▸ Exercise directions:
Go through the entries below, tally each line that has the word "categories", and give only the total.

▬▬▬▬▬▬

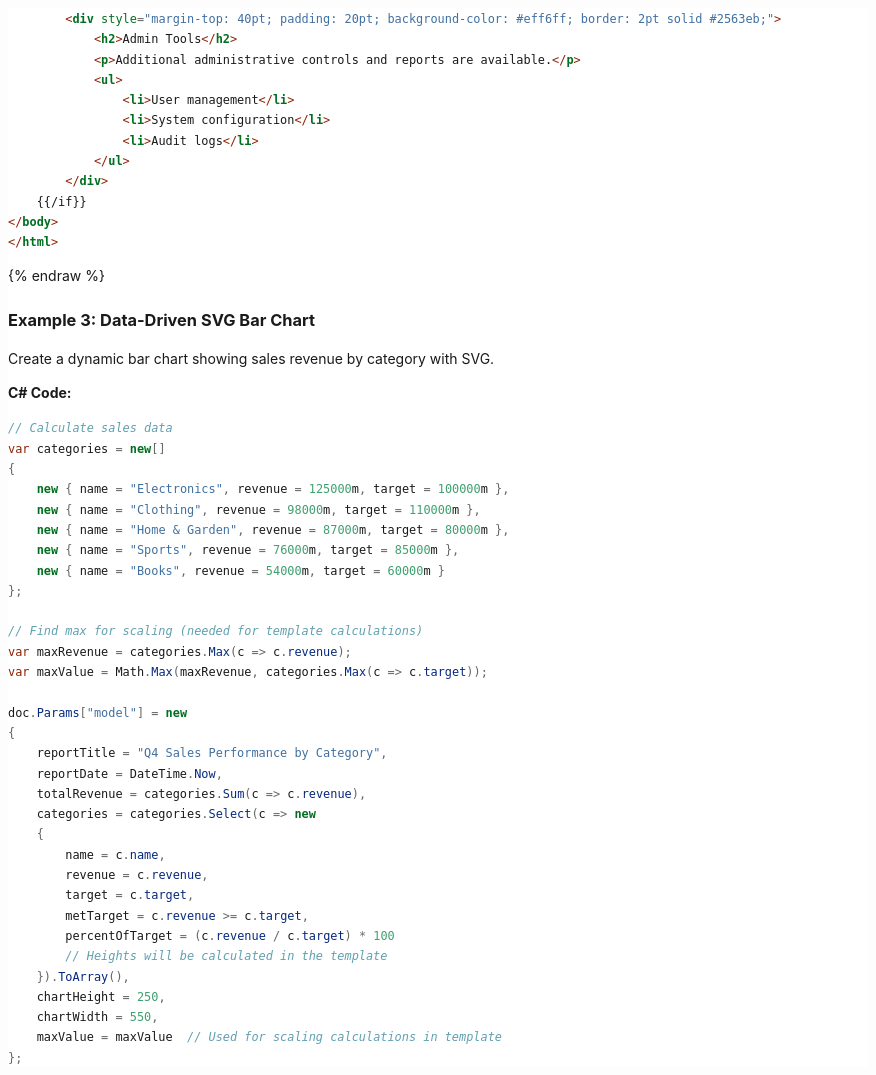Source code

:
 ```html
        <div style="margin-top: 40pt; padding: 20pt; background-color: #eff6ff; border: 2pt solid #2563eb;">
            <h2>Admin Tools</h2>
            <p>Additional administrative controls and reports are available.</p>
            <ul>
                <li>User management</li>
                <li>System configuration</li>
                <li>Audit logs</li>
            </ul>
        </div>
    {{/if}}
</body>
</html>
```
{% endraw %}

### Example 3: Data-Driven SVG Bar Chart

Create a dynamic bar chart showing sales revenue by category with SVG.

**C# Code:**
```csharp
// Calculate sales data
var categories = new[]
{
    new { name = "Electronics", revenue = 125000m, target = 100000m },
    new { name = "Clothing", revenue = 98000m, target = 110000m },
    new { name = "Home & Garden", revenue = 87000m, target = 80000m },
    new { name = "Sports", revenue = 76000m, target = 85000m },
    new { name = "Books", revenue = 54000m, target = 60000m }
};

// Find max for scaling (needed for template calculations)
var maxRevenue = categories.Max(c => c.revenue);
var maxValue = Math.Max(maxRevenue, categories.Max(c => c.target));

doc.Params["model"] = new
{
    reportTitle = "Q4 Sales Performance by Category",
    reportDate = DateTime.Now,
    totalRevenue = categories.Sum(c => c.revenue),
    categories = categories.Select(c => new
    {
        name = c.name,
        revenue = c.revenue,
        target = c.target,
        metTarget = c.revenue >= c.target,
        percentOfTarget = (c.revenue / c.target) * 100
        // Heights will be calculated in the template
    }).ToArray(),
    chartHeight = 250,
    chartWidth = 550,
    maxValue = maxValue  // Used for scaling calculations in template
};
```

▬▬▬▬▬▬

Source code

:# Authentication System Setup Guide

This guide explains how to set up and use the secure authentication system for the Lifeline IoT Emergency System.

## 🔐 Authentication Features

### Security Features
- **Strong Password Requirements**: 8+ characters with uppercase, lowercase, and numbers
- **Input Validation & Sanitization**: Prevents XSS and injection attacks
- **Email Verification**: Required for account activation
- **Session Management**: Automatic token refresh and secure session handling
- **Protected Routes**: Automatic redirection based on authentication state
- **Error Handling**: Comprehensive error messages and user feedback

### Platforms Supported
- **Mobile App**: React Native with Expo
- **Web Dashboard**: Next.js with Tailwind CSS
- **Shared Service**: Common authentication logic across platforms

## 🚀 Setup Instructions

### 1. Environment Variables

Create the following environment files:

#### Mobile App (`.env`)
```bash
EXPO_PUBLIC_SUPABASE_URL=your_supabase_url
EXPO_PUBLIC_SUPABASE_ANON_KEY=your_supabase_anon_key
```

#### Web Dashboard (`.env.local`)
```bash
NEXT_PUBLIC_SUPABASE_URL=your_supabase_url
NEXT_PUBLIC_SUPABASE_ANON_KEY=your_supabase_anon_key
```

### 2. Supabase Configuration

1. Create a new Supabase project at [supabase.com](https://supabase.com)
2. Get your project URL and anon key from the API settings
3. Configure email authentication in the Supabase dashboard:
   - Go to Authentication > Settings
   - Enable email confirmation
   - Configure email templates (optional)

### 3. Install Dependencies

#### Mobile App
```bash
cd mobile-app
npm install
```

▬▬▬▬▬▬

▸ Output of the exercise:
5